__TO-DO ITEM__.
Below are several entries. Transcribe exactly those lines that fall from the one with "68 dometa oko 300 ki" through the one with "Nicaragua – El", end lines included.

__MATERIAL FOR THIS EXERCISE__.
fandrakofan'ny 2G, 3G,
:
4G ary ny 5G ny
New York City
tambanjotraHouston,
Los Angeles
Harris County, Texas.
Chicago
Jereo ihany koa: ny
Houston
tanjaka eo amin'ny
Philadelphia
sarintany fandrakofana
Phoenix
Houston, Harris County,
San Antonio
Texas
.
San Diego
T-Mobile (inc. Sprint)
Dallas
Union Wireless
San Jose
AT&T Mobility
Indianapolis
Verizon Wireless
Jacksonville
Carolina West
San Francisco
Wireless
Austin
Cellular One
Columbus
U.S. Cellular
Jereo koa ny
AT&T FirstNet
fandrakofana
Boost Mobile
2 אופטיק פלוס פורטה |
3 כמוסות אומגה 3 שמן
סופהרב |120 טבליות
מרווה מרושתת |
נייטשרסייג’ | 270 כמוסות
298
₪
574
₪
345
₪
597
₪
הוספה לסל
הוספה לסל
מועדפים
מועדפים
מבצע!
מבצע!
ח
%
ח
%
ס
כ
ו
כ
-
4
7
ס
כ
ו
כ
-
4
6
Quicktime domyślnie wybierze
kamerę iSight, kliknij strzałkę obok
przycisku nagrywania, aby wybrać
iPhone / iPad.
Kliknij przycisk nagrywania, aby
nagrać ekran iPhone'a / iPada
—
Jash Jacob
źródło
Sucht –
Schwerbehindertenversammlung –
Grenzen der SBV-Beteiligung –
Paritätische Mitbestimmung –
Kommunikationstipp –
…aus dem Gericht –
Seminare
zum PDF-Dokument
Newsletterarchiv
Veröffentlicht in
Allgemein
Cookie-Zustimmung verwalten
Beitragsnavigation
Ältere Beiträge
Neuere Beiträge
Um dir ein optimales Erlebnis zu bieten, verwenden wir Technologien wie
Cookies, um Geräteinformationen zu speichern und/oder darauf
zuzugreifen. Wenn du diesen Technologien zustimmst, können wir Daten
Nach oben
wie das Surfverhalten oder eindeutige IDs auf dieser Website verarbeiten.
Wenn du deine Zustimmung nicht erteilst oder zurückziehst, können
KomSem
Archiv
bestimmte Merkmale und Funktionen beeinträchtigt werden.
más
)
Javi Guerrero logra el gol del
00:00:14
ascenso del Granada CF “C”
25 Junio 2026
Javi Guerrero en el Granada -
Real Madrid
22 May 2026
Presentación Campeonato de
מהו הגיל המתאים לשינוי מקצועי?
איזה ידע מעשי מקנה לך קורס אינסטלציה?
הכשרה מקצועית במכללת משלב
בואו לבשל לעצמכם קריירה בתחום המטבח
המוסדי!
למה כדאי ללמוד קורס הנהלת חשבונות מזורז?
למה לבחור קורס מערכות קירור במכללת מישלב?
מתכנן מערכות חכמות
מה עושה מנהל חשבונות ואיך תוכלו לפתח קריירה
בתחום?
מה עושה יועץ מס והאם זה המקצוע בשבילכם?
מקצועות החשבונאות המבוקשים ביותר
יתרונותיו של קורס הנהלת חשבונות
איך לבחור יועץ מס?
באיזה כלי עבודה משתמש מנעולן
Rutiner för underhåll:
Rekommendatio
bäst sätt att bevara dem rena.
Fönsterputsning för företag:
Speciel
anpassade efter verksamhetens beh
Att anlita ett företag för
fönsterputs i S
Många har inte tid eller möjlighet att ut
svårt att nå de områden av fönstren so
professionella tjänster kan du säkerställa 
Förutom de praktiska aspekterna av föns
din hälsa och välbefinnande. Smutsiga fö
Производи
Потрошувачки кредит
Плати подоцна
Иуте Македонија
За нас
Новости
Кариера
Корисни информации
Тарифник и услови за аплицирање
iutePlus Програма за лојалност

--

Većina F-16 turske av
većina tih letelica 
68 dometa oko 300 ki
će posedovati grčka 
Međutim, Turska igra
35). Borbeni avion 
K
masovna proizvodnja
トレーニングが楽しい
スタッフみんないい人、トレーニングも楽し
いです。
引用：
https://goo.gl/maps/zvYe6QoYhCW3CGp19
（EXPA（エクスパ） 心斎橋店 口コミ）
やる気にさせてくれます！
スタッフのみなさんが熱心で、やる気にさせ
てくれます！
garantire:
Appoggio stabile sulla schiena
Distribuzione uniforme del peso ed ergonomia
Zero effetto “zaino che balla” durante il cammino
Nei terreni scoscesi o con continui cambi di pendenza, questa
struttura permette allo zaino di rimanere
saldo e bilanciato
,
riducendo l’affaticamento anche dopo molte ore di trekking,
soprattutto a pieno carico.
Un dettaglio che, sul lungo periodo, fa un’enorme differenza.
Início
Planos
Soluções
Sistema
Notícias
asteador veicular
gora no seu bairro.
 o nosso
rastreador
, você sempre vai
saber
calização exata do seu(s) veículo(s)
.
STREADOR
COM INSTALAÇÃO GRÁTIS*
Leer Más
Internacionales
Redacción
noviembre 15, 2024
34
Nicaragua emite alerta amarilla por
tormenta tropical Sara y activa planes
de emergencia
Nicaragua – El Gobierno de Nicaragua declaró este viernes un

==

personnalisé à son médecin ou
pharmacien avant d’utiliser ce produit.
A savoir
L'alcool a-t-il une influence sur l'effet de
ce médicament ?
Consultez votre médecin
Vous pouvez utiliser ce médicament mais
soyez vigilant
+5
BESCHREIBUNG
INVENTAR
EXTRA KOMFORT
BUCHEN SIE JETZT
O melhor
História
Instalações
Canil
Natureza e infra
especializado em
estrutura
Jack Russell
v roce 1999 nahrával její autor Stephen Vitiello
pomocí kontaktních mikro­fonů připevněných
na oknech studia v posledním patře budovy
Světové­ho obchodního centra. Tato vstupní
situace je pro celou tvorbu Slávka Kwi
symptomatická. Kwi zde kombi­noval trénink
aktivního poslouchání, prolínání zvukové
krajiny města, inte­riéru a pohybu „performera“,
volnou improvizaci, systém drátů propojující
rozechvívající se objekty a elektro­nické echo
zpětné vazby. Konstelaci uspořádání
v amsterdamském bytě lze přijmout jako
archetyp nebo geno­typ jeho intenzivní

__RESPONSE__.
68 dometa oko 300 ki
će posedovati grčka 
Međutim, Turska igra
35). Borbeni avion 
K
masovna proizvodnja
トレーニングが楽しい
スタッフみんないい人、トレーニングも楽し
いです。
引用：
https://goo.gl/maps/zvYe6QoYhCW3CGp19
（EXPA（エクスパ） 心斎橋店 口コミ）
やる気にさせてくれます！
スタッフのみなさんが熱心で、やる気にさせ
てくれます！
garantire:
Appoggio stabile sulla schiena
Distribuzione uniforme del peso ed ergonomia
Zero effetto “zaino che balla” durante il cammino
Nei terreni scoscesi o con continui cambi di pendenza, questa
struttura permette allo zaino di rimanere
saldo e bilanciato
,
riducendo l’affaticamento anche dopo molte ore di trekking,
soprattutto a pieno carico.
Un dettaglio che, sul lungo periodo, fa un’enorme differenza.
Início
Planos
Soluções
Sistema
Notícias
asteador veicular
gora no seu bairro.
 o nosso
rastreador
, você sempre vai
saber
calização exata do seu(s) veículo(s)
.
STREADOR
COM INSTALAÇÃO GRÁTIS*
Leer Más
Internacionales
Redacción
noviembre 15, 2024
34
Nicaragua emite alerta amarilla por
tormenta tropical Sara y activa planes
de emergencia
Nicaragua – El Gobierno de Nicaragua declaró este viernes un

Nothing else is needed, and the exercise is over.